Shares of State Bank of India (SBI) rose over 1% in opening trade on Thursday after the country's largest lender informed exchanges that it raised ₹10,000 crore through bonds for the current financial year. The shares of banking heavyweight have maintained their uptrend for four consecutive sessions, undermining weaknesses in the broader market, and gained nearly 5% during the same period.

Extending its gaining streak, SBI shares opened higher at ₹571.70 against the previous closing price of ₹566.20 on the BSE. In the early trade so far, the banking stock gained as much as 1.3% to ₹573.70, while the market capitalisation climbed to ₹5.11 lakh crore.

The shares of SBI touched a 52-week high of ₹629.65 on December 15, 2022, and a 52-week low of ₹499.35 on February 1, 2023. At the current level, the PSU bank stock trades 9% lower than its 52-week high and nearly 15% higher than its 52-week low. In the last one year, SBI shares have delivered flat returns, while it gave negative returns of 6% in the calendar year 2023. In the past six months, the counter lost nearly 1%, while it fell over 5% in a month.

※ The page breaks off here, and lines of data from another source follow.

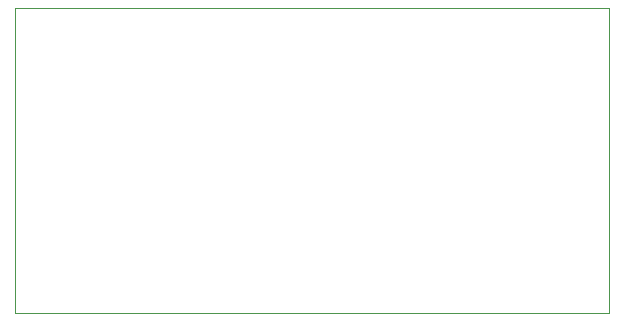
<source format=gbr>
G04 #@! TF.FileFunction,Profile,NP*
%FSLAX46Y46*%
G04 Gerber Fmt 4.6, Leading zero omitted, Abs format (unit mm)*
G04 Created by KiCad (PCBNEW 0.201503110816+5502~22~ubuntu14.10.1-product) date St 11. březen 2015, 18:04:12 CET*
%MOMM*%
G01*
G04 APERTURE LIST*
%ADD10C,0.100000*%
G04 APERTURE END LIST*
D10*
X107672600Y-35285800D02*
X157960600Y-35285800D01*
X157960600Y-61061600D02*
X157960600Y-35285800D01*
X107672600Y-61061600D02*
X157960600Y-61061600D01*
X107672600Y-35285800D02*
X107672600Y-61061600D01*
M02*

</source>
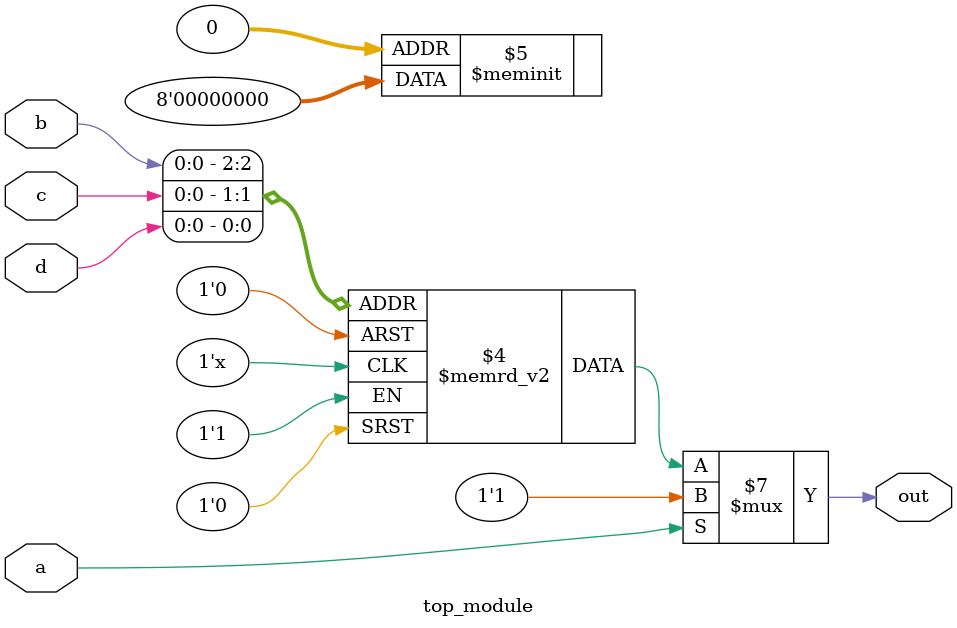
<source format=sv>
module top_module (
    input a, 
    input b,
    input c,
    input d,
    output reg out
);

    always @* begin
        case({a, b, c, d})
            4'b0000, 4'b0001, 4'b0010, 4'b0011, 4'b0100, 4'b0101, 4'b0110, 4'b0111: out = 1'b0;
            default: out = 1'b1;
        endcase
    end
endmodule

</source>
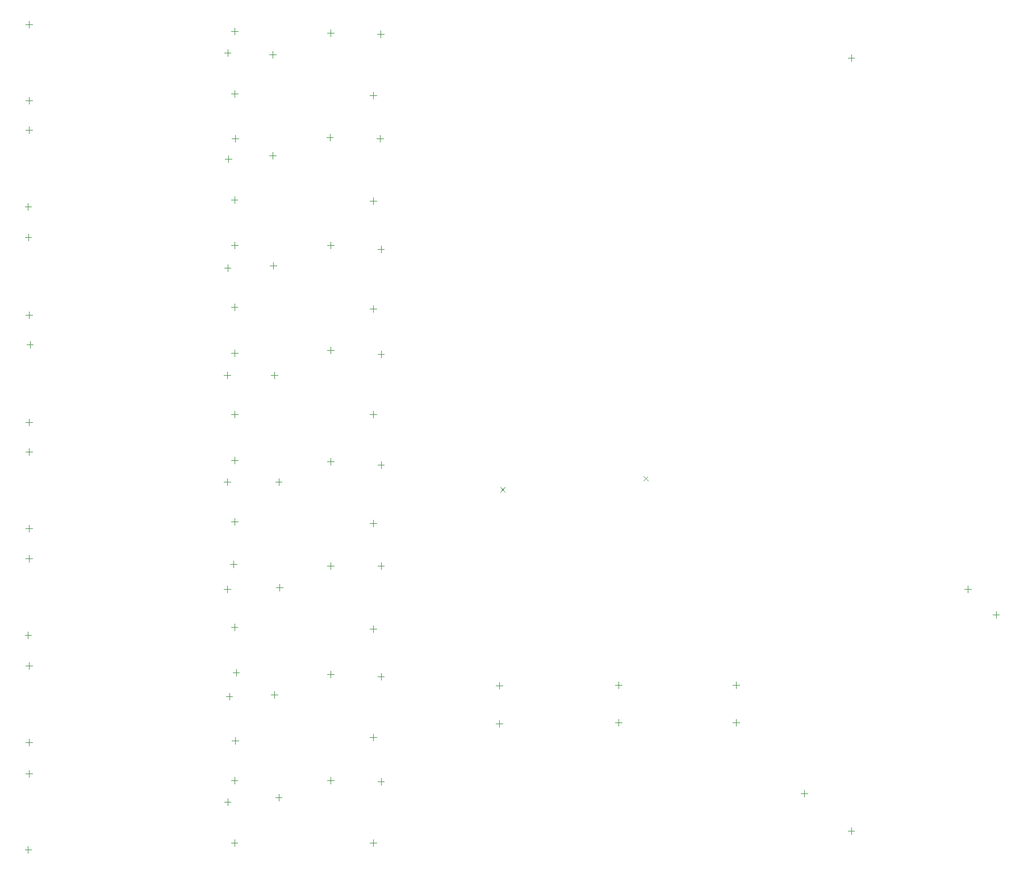
<source format=gbr>
%TF.GenerationSoftware,Altium Limited,Altium Designer,21.6.4 (81)*%
G04 Layer_Color=8388736*
%FSLAX43Y43*%
%MOMM*%
%TF.SameCoordinates,5D8205C6-A8A5-4108-8313-488A8EE5113E*%
%TF.FilePolarity,Positive*%
%TF.FileFunction,Other,Bottom_Component_Center*%
%TF.Part,Single*%
G01*
G75*
%TA.AperFunction,NonConductor*%
%ADD117C,0.100*%
D117*
X71624Y47625D02*
X72624D01*
X72124Y47125D02*
Y48125D01*
X71751Y58928D02*
X72751D01*
X72251Y58428D02*
Y59428D01*
X71751Y63627D02*
X72751D01*
X72251Y63127D02*
Y64127D01*
X71624Y79629D02*
X72624D01*
X72124Y79129D02*
Y80129D01*
X71751Y91059D02*
X72751D01*
X72251Y90559D02*
Y91559D01*
X71751Y95504D02*
X72751D01*
X72251Y95004D02*
Y96004D01*
X71751Y106934D02*
X72751D01*
X72251Y106434D02*
Y107434D01*
X71763Y111379D02*
X72763D01*
X72263Y110879D02*
Y111879D01*
X71890Y122936D02*
X72890D01*
X72390Y122436D02*
Y123436D01*
X71763Y127381D02*
X72763D01*
X72263Y126881D02*
Y127881D01*
X71636Y138938D02*
X72636D01*
X72136Y138438D02*
Y139438D01*
X71624Y143510D02*
X72624D01*
X72124Y143010D02*
Y144010D01*
X71763Y154940D02*
X72763D01*
X72263Y154440D02*
Y155440D01*
X71763Y159385D02*
X72763D01*
X72263Y158885D02*
Y159885D01*
X71763Y170688D02*
X72763D01*
X72263Y170188D02*
Y171188D01*
X71763Y75057D02*
X72763D01*
X72263Y74557D02*
Y75557D01*
X102870Y80272D02*
Y81272D01*
X102370Y80772D02*
X103370D01*
X102743Y89670D02*
Y90670D01*
X102243Y90170D02*
X103243D01*
X102967Y153170D02*
Y154170D01*
X102467Y153670D02*
X103467D01*
X123071Y160147D02*
X124071D01*
X123571Y159647D02*
Y160647D01*
X123071Y80518D02*
X124071D01*
X123571Y80018D02*
Y81018D01*
X123071Y64389D02*
X124071D01*
X123571Y63889D02*
Y64889D01*
X123071Y48641D02*
X124071D01*
X123571Y48141D02*
Y49141D01*
X124714Y57285D02*
Y58285D01*
X124214Y57785D02*
X125214D01*
X124714Y72906D02*
Y73906D01*
X124214Y73406D02*
X125214D01*
X124714Y89416D02*
Y90416D01*
X124214Y89916D02*
X125214D01*
X124714Y104529D02*
Y105529D01*
X124214Y105029D02*
X125214D01*
X124714Y121039D02*
Y122039D01*
X124214Y121539D02*
X125214D01*
X124714Y136660D02*
Y137660D01*
X124214Y137160D02*
X125214D01*
X124587Y153170D02*
Y154170D01*
X124087Y153670D02*
X125087D01*
X124682Y168791D02*
Y169791D01*
X124182Y169291D02*
X125182D01*
X116721Y169418D02*
X117721D01*
X117221Y168918D02*
Y169918D01*
X116594Y153889D02*
X117594D01*
X117094Y153389D02*
Y154389D01*
X116721Y137760D02*
X117721D01*
X117221Y137260D02*
Y138260D01*
X116721Y122139D02*
X117721D01*
X117221Y121639D02*
Y122639D01*
X116721Y105537D02*
X117721D01*
X117221Y105037D02*
Y106037D01*
X116721Y89916D02*
X117721D01*
X117221Y89416D02*
Y90416D01*
X116721Y57912D02*
X117721D01*
X117221Y57412D02*
Y58412D01*
X109474Y54872D02*
Y55872D01*
X108974Y55372D02*
X109974D01*
X108839Y70239D02*
Y71239D01*
X108339Y70739D02*
X109339D01*
X109601Y86241D02*
Y87241D01*
X109101Y86741D02*
X110101D01*
X109474Y101989D02*
Y102989D01*
X108974Y102489D02*
X109974D01*
X108839Y117864D02*
Y118864D01*
X108339Y118364D02*
X109339D01*
X108678Y134247D02*
Y135247D01*
X108178Y134747D02*
X109178D01*
X108585Y150630D02*
Y151630D01*
X108085Y151130D02*
X109085D01*
X102900Y169172D02*
Y170172D01*
X102400Y169672D02*
X103400D01*
X101854Y165997D02*
Y166997D01*
X101354Y166497D02*
X102354D01*
X101941Y150122D02*
Y151122D01*
X101441Y150622D02*
X102441D01*
X102870Y144026D02*
Y145026D01*
X102370Y144526D02*
X103370D01*
X102900Y137295D02*
Y138295D01*
X102400Y137795D02*
X103400D01*
X102870Y128024D02*
Y129024D01*
X102370Y128524D02*
X103370D01*
X101854Y133866D02*
Y134866D01*
X101354Y134366D02*
X102354D01*
X102900Y112022D02*
Y113022D01*
X102400Y112522D02*
X103400D01*
X102900Y121166D02*
Y122166D01*
X102400Y121666D02*
X103400D01*
X101814Y117864D02*
Y118864D01*
X101314Y118364D02*
X102314D01*
X102900Y96020D02*
Y97020D01*
X102400Y96520D02*
X103400D01*
X102900Y105164D02*
Y106164D01*
X102400Y105664D02*
X103400D01*
X101814Y101989D02*
Y102989D01*
X101314Y102489D02*
X102314D01*
X102997Y63381D02*
Y64381D01*
X102497Y63881D02*
X103497D01*
X102870Y57412D02*
Y58412D01*
X102370Y57912D02*
X103370D01*
X101854Y54237D02*
Y55237D01*
X101354Y54737D02*
X102354D01*
X142521Y101700D02*
X143229Y100992D01*
X142521D02*
X143229Y101700D01*
X163857Y103351D02*
X164565Y102643D01*
X163857D02*
X164565Y103351D01*
X159647Y72136D02*
X160647D01*
X160147Y71636D02*
Y72636D01*
X177173Y66548D02*
X178173D01*
X177673Y66048D02*
Y67048D01*
X141867Y66421D02*
X142867D01*
X142367Y65921D02*
Y66921D01*
X159647Y66548D02*
X160647D01*
X160147Y66048D02*
Y67048D01*
X187833Y55507D02*
Y56507D01*
X187333Y56007D02*
X188333D01*
X216408Y82177D02*
Y83177D01*
X215908Y82677D02*
X216908D01*
X212217Y85987D02*
Y86987D01*
X211717Y86487D02*
X212717D01*
X142367Y71601D02*
Y72601D01*
X141867Y72101D02*
X142867D01*
X177673Y71636D02*
Y72636D01*
X177173Y72136D02*
X178173D01*
X194318Y165735D02*
X195318D01*
X194818Y165235D02*
Y166235D01*
Y49919D02*
Y50919D01*
X194318Y50419D02*
X195318D01*
X123571Y143899D02*
Y144899D01*
X123071Y144399D02*
X124071D01*
X123571Y127770D02*
Y128770D01*
X123071Y128270D02*
X124071D01*
X123571Y112022D02*
Y113022D01*
X123071Y112522D02*
X124071D01*
X123571Y95766D02*
Y96766D01*
X123071Y96266D02*
X124071D01*
X117221Y73252D02*
Y74252D01*
X116721Y73752D02*
X117721D01*
X108085Y166243D02*
X109085D01*
X108585Y165743D02*
Y166743D01*
X102624Y74041D02*
X103624D01*
X103124Y73541D02*
Y74541D01*
X101608Y70485D02*
X102608D01*
X102108Y69985D02*
Y70985D01*
X102370Y48641D02*
X103370D01*
X102870Y48141D02*
Y49141D01*
X101314Y86487D02*
X102314D01*
X101814Y85987D02*
Y86987D01*
X102400Y160401D02*
X103400D01*
X102900Y159901D02*
Y160901D01*
%TF.MD5,732e1265d0a8976dfe339b7add6e81bf*%
M02*

</source>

In a post-market release on Wednesday, SBI said that raised ₹10,000 crore at a coupon rate of 7.81% through its first Basel III compliant Tier 2 bond for the current financial year. The bonds were issued for 15 years tenor, with the first call option after 10 years.

As per the release, the issue garnered an overwhelming response from the investors with bids of ₹15,907 crore and was oversubscribed almost 4 times against the base issue size of ₹4,000 crore with 98 bids.

Dinesh Khara, Chairman, SBI said that wider participation and heterogeneity of bids demonstrated the trust investors place in the country’s largest Bank.

“Based on the response, the Bank decided to accept ₹10,000 crores at a coupon rate of 7.81% payable annually for a tenor of 15 years with a call option after 10 years and on anniversary dates thereafter,” SBI says in a BSE filing.

This is the first Tier 2 bond issuance by the state-owned bank in the current financial year. The bank has been rated ‘AAA’ with stable outlook from CRISIL and India Ratings & Research Private Limited for these instruments.

CRISIL in its report said that rating continued to factor in the SBI group’s dominant market position in the Indian banking industry, strong resource profile and adequate capitalisation. The ratings also factored in the continued strong support that the bank is likely to receive from its majority owner, government of India (GoI), both on an ongoing basis and in the event of distress. These strengths were partially offset by the average asset quality of the group, it added.

In September this year, SBI raised ₹10,000 crore at a coupon rate of 7.49% through its fourth infrastructure bond issuance, which will be used for enhancing long term resources for funding infrastructure and affordable housing segment.

Prior to this, the bank raised long term bonds of ₹10,000 crores on August 1, 2023, at a spread of 13 basis points (bps) over corresponding FBIL G-Sec par curve.

Earlier in April this year, SBI had unveiled a plan to raise $2 billion through offshore bonds in single or multiple tranches during the financial year 2023-24.  The PSU lender had said that the capital would be raised through a public or private placement of senior unsecured notes in U.S. dollars or any other convertible foreign currency.